Tuesday, October 31, 2017

Where I need to be

My recent trip to Italy was for two weeks, which was glorious. My friend C got to stay for a month. I was jealous. After I left, she spent her mornings happily wandering with her camera and then spent her afternoons and evenings at her computer, working East Coast hours. This made for somewhat upside-down days, but it got her a month in Florence, so who's complaining?

Leading up to the trip, I really thought that re-entry into my regular life would be hard. I had prepared myself for being a bit depressed, as my regular life involves a desk job, lots of meetings, being indoors all day, and then going home to a comfortable apartment yet one that is in an area where cars are a necessity for everything.

To my surprise and relief, that is not how I felt at all. In fact, coming back to work felt even better than before because no matter regular life threw my way, I had just spent two weeks in Italy.

Coming back to a crazy-busy inbox? I just spent two weeks in Italy, so I don't care.

Covering for a coworker while odd situations happen in his area? I got to go to Italy. Bring it on.

Having to drive to get to every single stinking thing I might want or need? At least I had two weeks of wandering in Italy.


Likewise, while I thought I would feel even more jealous of my friend who got to stay, I was happy that she was still there. I enjoyed living vicariously through her. I actually felt a bit more sad when she came back than when I did.

I mentioned this to my friend Tim, and mentioned how perplexed I was by this. "Well," he said
thoughtfully, "as long as she was still there, you were, too."

He was right.
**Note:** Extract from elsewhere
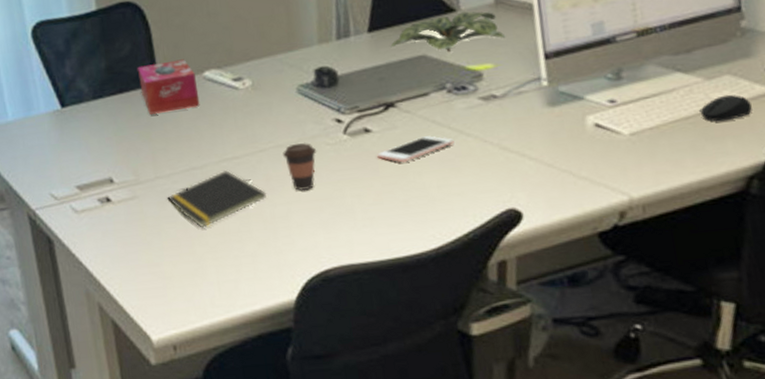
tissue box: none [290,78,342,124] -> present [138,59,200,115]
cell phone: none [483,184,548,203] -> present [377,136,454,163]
Every time C posted a new photo, I could think, I was there.

I understood the cultural references. I was happy she got to eat the food.
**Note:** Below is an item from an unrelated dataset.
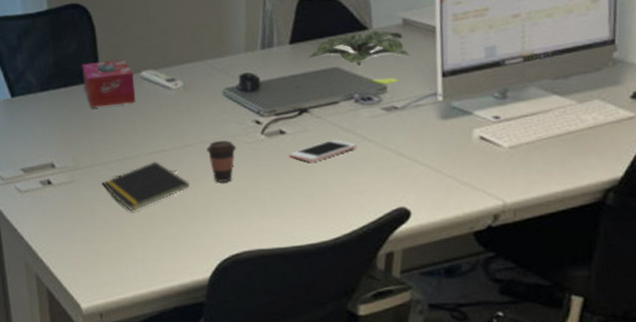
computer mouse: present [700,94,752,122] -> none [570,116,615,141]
Pondering this, I decided to get outside this past weekend and enjoy some of the renowned New England Fall weather. I did have to drive to get to talk my walk, but I didn't go very far. There is a lake only about ten minutes' drive from where I live, and it's an easy spot to go when I have a hankering for the out of doors.
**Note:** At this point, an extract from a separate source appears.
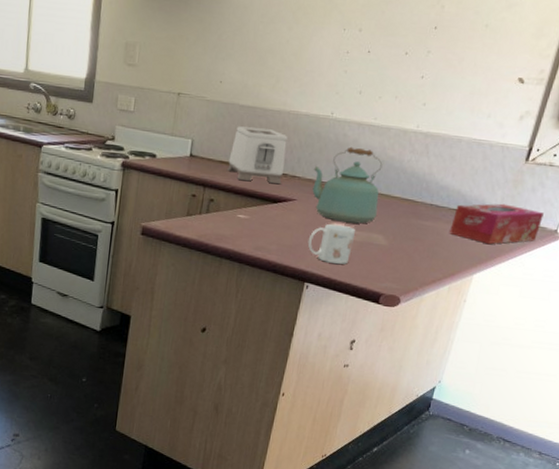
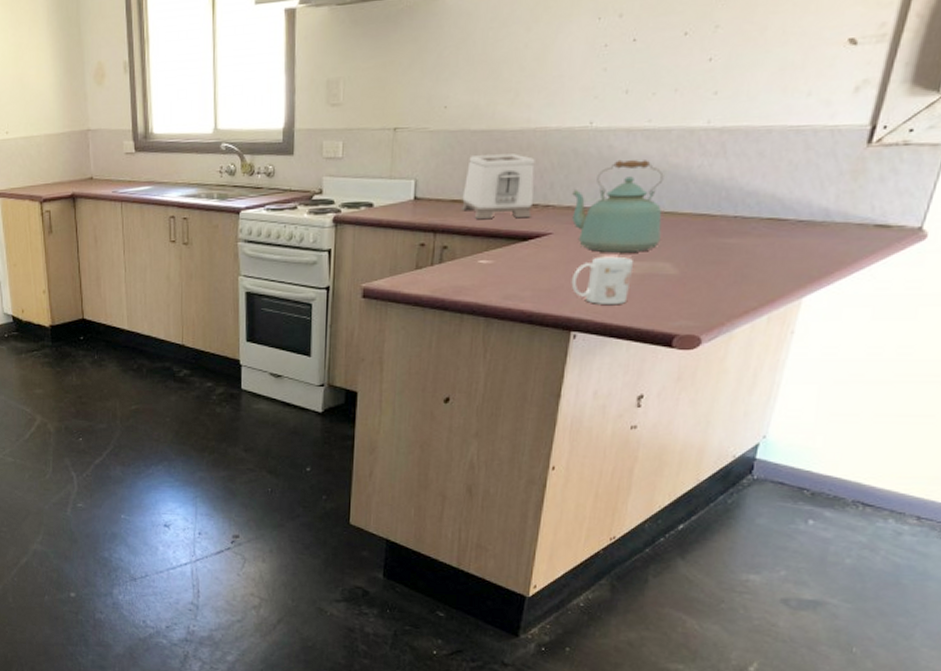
tissue box: present [449,203,544,245] -> none [764,202,900,257]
Just as I pulled in to a parking space, I was startled by a shadow overhead. I looked up. There was a bald eagle circling the sky right over my car. He came close. He was gorgeous.

I had never seen a bald eagle that closely before (in the wild). It was magnificent and startling at the same time. I jumped out of my car and grabbed my phone in the hopes of getting a picture. The bird did not disappoint. He spent several minutes swooping and soaring right over the shoreline of the lake. After probably five full minutes of staring at the sky, I looked around. The lake area was crowded with people, and we were all doing the same thing: watching this bird. It was as if time had stopped. We stood there, transfixed.

After the bird went on his way, I grabbed my water bottle and my apple, and set off on the trail. I was happy, even if I wasn't in Florence. There are many things about the European life that I much prefer to American life, but the eagle swooping down for a quick visit reminded me that, for now, I am exactly where I need to be.